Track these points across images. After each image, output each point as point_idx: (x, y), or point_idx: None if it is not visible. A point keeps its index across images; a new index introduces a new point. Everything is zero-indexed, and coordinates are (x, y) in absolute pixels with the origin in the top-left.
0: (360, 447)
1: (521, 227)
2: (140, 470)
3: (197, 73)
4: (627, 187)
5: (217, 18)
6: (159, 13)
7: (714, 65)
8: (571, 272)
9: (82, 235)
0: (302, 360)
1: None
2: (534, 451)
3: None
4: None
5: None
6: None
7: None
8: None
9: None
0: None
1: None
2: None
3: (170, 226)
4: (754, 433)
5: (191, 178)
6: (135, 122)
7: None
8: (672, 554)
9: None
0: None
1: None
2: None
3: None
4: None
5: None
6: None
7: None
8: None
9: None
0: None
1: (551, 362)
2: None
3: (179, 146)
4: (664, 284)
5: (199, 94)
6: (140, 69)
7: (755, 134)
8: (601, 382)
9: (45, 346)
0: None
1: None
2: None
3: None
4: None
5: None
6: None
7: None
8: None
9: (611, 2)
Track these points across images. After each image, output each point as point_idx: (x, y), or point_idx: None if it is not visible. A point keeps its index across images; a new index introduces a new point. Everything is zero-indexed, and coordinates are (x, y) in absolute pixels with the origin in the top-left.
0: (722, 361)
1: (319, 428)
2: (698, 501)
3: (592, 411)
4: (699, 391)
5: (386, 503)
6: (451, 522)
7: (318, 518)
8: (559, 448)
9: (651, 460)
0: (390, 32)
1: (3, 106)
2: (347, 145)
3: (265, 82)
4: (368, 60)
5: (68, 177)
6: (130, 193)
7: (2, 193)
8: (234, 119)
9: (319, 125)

######

**Set problem:** Please write out all the data above again, swapping each "point_idx" for "point_id" and leaving everything else unchanged.

**Written solution:**
Track these points across images. After each image, output each point as point_id: (x, y), or point_id: None if it is not visible. A point keeps its index across images; a new index introduces a new point. Everything is zero-indexed, and coordinates are (x, y) in absolute pixels with the origin in the top-left.
0: (360, 447)
1: (521, 227)
2: (140, 470)
3: (197, 73)
4: (627, 187)
5: (217, 18)
6: (159, 13)
7: (714, 65)
8: (571, 272)
9: (82, 235)
0: (302, 360)
1: None
2: (534, 451)
3: None
4: None
5: None
6: None
7: None
8: None
9: None
0: None
1: None
2: None
3: (170, 226)
4: (754, 433)
5: (191, 178)
6: (135, 122)
7: None
8: (672, 554)
9: None
0: None
1: None
2: None
3: None
4: None
5: None
6: None
7: None
8: None
9: None
0: None
1: (551, 362)
2: None
3: (179, 146)
4: (664, 284)
5: (199, 94)
6: (140, 69)
7: (755, 134)
8: (601, 382)
9: (45, 346)
0: None
1: None
2: None
3: None
4: None
5: None
6: None
7: None
8: None
9: (611, 2)
Track these points across images. After each image, output each point as point_id: (x, y), or point_id: None if it is not visible. A point keeps its index across images; a new index introduces a new point. Everything is zero-indexed, and coordinates are (x, y) in absolute pixels with the origin in the top-left.
0: (722, 361)
1: (319, 428)
2: (698, 501)
3: (592, 411)
4: (699, 391)
5: (386, 503)
6: (451, 522)
7: (318, 518)
8: (559, 448)
9: (651, 460)
0: (390, 32)
1: (3, 106)
2: (347, 145)
3: (265, 82)
4: (368, 60)
5: (68, 177)
6: (130, 193)
7: (2, 193)
8: (234, 119)
9: (319, 125)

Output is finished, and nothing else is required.